TASK PROMPT: In the regex thread below, which numbered group in the first answer's pattern captures the text that follows "at"?

SOURCE DOCUMENT:

┄┄┄┄┄┄┄┄┄┄┄┄┄┄┄┄┄┄┄┄

Regex to match when groups aren't same length-CodePudding

I've been having trouble understanding how to make this regex more dynamic. I specifically want to pull out these for elements, but sometimes part of them will be missing. In my case here, it doesn't recognize the pattern because the 4th group isn't present.

For example, given the 2 strings:

Rafael C. is eating a Burger by McDonalds at Beach
David K. is eating a Burger by McDonalds
John G. is eating a by at House

I'm trying to pull out the [name], [item], [by name], [at name]. It will always be in this patterns, but parts of it may be missing at times. Sometimes it's the name missing, sometimes it's the item, sometimes its the name and by name, etc. So I'm using:

Output desired:

I'd like it capture:

[Rafael C., Burger, McDonalds, Beach]

[David K., Burger, McDonalds, '']

[John G., '', '', 'House']

CodePudding user response：

You can use

^(.*) is eating a ((?:(?!\b(?:by|at)\b).)*?)(?: ?\bby ((?:(?!\bat\b).)*?))?(?: ?\bat (.*))?$

See the regex demo.

Details:

^ - string start
(.*) - Group 1: any zero or more chars other than line break chars as many as possible
is eating a - a literal string
((?:(?!\b(?:by|at)\b).)*?) - Group 2: any char other than line break char, zero or more but as few as possible occurrences, that is not a starting point for a by or at whole word char sequence
(?: ?\bby ((?:(?!\bat\b).)*?))? - an optional non-capturing group that matches an optional space, word boundary, by, space and then captures into Group 3 any char other than line break char, zero or more but as few as possible occurrences, that is not a starting point for an at whole word char sequence
(?: ?\bat (.*))? - an optional non-capturing group that matches an optional space, word boundary, at, space and then captures into Group 4 any zero or more chars other than line break chars as many as possible
$ - string end.

CodePudding user response：

I suggest using the quantifier "?" like this.

(.*) is eating a (.*) by (.*)(?: at (.*))*

This works with your example. https://regex101.com/r/B4JbdS/1

edit : You are right @chitown88 this regex should match better. I use "[^\]" instead of ".*" to trim whitespace when there is no value. I also used "(?=)" (lookahead) and "(?<=)" (lookbehind) to capture groupe between two specific match.

(.*)(?=^is eating a| is eating a).*(?<=^is eating a| is eating a) *([^\\]*?) *(?=by).*(?<=by) *([^\\]*?) *(?=at |at$).*(?<=at |at$)(.*)

https://regex101.com/r/PHbmAZ/1

┄┄┄┄┄┄┄┄┄┄┄┄┄┄┄┄┄┄┄┄

STORED DATA:
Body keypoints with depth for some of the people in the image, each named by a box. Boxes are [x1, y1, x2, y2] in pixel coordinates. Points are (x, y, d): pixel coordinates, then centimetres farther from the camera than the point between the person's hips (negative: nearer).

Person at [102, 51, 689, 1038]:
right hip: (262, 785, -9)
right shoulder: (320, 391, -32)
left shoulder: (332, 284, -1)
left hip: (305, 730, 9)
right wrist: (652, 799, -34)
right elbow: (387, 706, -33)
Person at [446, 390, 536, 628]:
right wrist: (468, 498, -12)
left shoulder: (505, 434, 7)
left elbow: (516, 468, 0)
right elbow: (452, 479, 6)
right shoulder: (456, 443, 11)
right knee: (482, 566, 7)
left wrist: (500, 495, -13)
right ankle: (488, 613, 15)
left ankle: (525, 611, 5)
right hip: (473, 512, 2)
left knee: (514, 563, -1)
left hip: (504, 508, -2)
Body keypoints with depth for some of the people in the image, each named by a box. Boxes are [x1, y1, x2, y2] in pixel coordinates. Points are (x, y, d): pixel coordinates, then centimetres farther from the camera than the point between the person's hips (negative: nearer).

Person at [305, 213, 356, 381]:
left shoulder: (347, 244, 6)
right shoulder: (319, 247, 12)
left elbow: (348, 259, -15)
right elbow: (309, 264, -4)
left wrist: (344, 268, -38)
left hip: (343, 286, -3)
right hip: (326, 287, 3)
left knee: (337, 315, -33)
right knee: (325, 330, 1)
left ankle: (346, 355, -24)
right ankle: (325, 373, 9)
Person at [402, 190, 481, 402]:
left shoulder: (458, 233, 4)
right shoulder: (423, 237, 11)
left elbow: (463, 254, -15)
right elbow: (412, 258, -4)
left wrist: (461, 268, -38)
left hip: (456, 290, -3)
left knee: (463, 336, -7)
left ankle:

┄┄┄┄┄┄┄┄┄┄┄┄┄┄┄┄┄┄┄┄

RESULT OF THE TASK: Group 4